I spent most of this weekend at
BarCampBoston3, a web/computing/networking/entrepreneurship
unconference that left me exhausted when I got home at 8:30 pm and exhilarated now that I'm up at 3:45 pm. For an event that demanded mostly sitting, listening, thinking, and talking, I'm surprised how much it took out of me. One explanation was the absence of any real downtime; there was no buffer scheduled between sessions so conversations were pushed into the breaks. Twitter/blogging/IRC/etc. ate up the spare seconds.
(Photo by jeckman, who gave the Twitter talk.)
I'd heard about BarCampBoston3 (#bcb3, hereinafter) from
Shimon Rura when I ran into him at another event (ROFLcon). I got the impression that this was typical of how folks found out about #bcb3. Beyond IRL contact,
tweets and blog posts seemed like the primary vectors. Getting there was a trivial walk down Mass. Ave. to the Matignon High School; I'm really going to miss Boston.
Next time I go to a conference, I'm planning on taking notes that I can clean/flesh out into a comprehensive post.
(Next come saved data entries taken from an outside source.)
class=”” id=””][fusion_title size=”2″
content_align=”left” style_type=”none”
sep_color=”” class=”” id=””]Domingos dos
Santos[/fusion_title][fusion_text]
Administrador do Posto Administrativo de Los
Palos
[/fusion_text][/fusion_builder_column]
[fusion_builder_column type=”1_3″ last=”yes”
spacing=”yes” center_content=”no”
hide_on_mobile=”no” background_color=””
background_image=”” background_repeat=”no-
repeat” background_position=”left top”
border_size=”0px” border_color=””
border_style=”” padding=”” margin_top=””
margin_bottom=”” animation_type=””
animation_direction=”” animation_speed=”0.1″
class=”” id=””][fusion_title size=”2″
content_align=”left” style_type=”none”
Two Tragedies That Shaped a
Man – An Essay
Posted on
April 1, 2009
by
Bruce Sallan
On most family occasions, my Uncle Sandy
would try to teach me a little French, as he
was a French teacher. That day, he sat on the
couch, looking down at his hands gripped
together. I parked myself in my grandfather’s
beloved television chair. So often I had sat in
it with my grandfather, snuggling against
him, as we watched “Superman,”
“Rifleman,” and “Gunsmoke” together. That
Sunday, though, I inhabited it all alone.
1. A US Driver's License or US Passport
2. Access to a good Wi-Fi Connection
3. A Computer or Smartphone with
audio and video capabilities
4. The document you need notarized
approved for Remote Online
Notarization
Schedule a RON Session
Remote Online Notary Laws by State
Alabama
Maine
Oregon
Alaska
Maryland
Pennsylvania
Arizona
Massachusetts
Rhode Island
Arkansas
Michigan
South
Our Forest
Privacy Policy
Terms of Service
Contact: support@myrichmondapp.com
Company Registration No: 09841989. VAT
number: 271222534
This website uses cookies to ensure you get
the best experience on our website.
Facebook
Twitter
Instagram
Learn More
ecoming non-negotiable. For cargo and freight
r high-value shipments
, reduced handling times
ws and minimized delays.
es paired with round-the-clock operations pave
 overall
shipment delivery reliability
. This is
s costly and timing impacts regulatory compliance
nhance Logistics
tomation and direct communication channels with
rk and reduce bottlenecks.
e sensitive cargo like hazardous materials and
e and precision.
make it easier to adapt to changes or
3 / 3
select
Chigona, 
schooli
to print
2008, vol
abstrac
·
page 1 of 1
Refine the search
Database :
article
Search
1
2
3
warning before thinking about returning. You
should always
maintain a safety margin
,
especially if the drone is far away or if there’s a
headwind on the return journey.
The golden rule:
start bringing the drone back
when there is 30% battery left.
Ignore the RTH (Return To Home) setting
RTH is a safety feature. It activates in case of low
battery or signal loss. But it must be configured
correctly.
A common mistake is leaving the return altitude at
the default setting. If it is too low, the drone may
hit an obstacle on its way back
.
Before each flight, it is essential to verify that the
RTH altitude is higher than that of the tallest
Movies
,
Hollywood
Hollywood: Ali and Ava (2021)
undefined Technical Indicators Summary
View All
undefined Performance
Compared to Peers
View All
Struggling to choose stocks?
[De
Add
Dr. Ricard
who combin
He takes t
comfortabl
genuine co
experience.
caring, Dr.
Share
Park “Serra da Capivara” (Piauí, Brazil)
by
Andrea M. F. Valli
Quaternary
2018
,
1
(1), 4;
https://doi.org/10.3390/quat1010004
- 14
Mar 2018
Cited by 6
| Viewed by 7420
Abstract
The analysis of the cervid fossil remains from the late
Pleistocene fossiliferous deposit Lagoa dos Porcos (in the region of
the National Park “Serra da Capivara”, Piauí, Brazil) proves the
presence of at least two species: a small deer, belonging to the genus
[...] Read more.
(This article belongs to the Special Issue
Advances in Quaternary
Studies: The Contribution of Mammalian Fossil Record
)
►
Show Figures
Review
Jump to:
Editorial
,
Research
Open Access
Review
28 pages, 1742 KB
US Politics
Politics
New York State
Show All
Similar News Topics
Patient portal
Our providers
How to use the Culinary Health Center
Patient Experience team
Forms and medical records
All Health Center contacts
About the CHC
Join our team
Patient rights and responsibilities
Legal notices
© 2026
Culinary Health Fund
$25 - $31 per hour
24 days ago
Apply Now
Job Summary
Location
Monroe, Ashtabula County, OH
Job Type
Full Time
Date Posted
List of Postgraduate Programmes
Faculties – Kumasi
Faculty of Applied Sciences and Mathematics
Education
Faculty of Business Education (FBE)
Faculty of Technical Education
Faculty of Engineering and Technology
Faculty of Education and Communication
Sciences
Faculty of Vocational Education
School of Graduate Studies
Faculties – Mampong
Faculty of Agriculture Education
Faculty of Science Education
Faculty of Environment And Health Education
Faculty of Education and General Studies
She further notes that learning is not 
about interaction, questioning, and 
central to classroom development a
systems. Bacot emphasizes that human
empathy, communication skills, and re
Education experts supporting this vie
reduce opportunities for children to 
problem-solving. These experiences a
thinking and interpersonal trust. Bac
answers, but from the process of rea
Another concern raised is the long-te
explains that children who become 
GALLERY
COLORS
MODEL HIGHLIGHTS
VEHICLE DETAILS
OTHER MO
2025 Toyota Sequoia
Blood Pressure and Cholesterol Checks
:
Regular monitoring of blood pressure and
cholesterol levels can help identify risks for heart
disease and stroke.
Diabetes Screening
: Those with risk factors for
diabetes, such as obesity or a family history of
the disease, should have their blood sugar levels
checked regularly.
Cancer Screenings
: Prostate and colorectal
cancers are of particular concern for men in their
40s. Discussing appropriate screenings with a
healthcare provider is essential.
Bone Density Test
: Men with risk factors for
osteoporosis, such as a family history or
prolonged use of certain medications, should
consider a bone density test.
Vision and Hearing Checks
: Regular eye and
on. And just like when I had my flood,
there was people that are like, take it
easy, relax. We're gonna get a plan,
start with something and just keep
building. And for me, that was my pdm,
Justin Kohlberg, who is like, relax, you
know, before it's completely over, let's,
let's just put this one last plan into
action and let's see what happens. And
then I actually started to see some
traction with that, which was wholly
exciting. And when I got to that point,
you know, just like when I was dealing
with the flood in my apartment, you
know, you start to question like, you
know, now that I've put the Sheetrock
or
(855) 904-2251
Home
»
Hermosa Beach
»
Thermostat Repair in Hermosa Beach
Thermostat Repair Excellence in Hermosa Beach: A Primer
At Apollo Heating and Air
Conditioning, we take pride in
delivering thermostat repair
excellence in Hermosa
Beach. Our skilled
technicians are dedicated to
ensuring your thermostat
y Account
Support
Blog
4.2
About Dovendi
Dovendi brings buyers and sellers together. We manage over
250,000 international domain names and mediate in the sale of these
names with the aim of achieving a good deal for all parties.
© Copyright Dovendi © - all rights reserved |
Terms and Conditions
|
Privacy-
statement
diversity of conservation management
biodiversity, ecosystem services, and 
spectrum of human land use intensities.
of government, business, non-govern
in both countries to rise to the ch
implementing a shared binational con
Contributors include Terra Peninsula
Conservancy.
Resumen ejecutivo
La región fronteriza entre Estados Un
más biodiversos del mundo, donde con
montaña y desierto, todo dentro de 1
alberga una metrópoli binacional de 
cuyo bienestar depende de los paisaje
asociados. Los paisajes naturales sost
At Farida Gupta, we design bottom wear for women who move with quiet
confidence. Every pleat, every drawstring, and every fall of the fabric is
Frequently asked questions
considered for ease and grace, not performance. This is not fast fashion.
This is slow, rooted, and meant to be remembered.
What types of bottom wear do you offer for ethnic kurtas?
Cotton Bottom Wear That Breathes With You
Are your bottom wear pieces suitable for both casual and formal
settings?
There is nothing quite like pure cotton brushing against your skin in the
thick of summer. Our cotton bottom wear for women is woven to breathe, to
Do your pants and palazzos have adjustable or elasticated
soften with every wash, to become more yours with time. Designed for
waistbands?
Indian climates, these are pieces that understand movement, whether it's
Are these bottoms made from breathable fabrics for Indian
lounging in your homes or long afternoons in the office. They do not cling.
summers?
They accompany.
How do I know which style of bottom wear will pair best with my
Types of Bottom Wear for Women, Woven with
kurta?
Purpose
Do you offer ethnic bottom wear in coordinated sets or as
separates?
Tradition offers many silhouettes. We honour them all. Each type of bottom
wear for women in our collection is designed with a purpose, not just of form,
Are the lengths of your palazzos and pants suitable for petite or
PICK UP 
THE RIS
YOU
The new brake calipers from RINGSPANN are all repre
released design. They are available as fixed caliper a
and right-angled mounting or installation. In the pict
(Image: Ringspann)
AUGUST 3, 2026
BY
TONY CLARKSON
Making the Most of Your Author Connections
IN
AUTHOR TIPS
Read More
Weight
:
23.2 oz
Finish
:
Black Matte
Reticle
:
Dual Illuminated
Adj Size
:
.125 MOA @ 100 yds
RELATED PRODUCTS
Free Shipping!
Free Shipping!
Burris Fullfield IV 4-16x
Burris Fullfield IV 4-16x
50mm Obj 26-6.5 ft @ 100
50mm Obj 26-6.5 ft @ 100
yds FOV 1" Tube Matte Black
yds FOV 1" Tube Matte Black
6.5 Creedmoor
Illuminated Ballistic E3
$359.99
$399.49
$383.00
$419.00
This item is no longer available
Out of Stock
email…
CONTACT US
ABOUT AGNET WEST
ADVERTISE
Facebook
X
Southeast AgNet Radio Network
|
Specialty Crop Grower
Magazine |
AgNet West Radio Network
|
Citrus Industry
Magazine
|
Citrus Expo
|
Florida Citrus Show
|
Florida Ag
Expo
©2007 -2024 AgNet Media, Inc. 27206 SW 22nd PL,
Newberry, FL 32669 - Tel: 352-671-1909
Since I didn't this time, I'm just going to briefly hit on the memorable stuff.
Matt McKeon of the
IBM Visual Communication Lab gave a talk on the very cool
Many Eyes collaborative visualization software and led an open discussion on data visualization. There are great tools out there for finding patterns but I think that grasping the uncertainty in inferences still requires a statistician.
Talked with one the founders of
Lingro, a dictionary for language learning. This should be useful for the German project.
The Wearable Computing talk started off with a ten minute introduction to
teledildonics. Including a demo. Sort of. Some of the ideas were followed up in the Brain Computing session the next day. The consensus seems to be that getting information into the body is the easy part. There's room for clever stuff, e.g., putting electrical arrays on the tongue, but there's more than enough bandwidth in the typical senses. Getting information out seems more interesting. We may not be able to carry an
fMRI around with us but an
EEG helmet plus eye-tracking might take us most of the way there.
I had some regrets about the session choices I made on Day 1.
tolchocky was pretty incensed when she heard that I missed the
Arduino intro and Your 'Fridge on the Web (Roomba!). Same with Better Democracy through Software, although that's more of her interest than mine. I wasted twenty minutes in an Open Education discussion education that never really took off while missing the
Public Data Roundtable. Picking sessions is a tricky problem and I still don't have a good idea about the right way to do it. Shopping, i.e., jumping between sessions as they are going, is probably effective but it would ruin a conference if everyone did it.
The after-party, such as it was, was dinner in the back room of the Burren. After putting up with the swimming pool acoustics of the Matignon cafeteria, it was good to be able to speak without strain. Absurdly good luck had me sitting
next to and
across from computational scientists. There was some solid discussion of molecular dynamics approaches to protein folding and scientific collaboration.
As someone who is
Smart and has aspirations to Get Things Done, #bcb3 was a bit painful. Most people there had done really cool things with technology and I felt like a bit of a wannabe. The API talks I made it to (Twitter, Google AppEngine,
processing.js, iPhone) were particularly frustrating because they showed how low the barrier of entry could be. The only real solution to this problem is just to go out there and make. I'm just not sure how realistic this is knowing what I know about myself.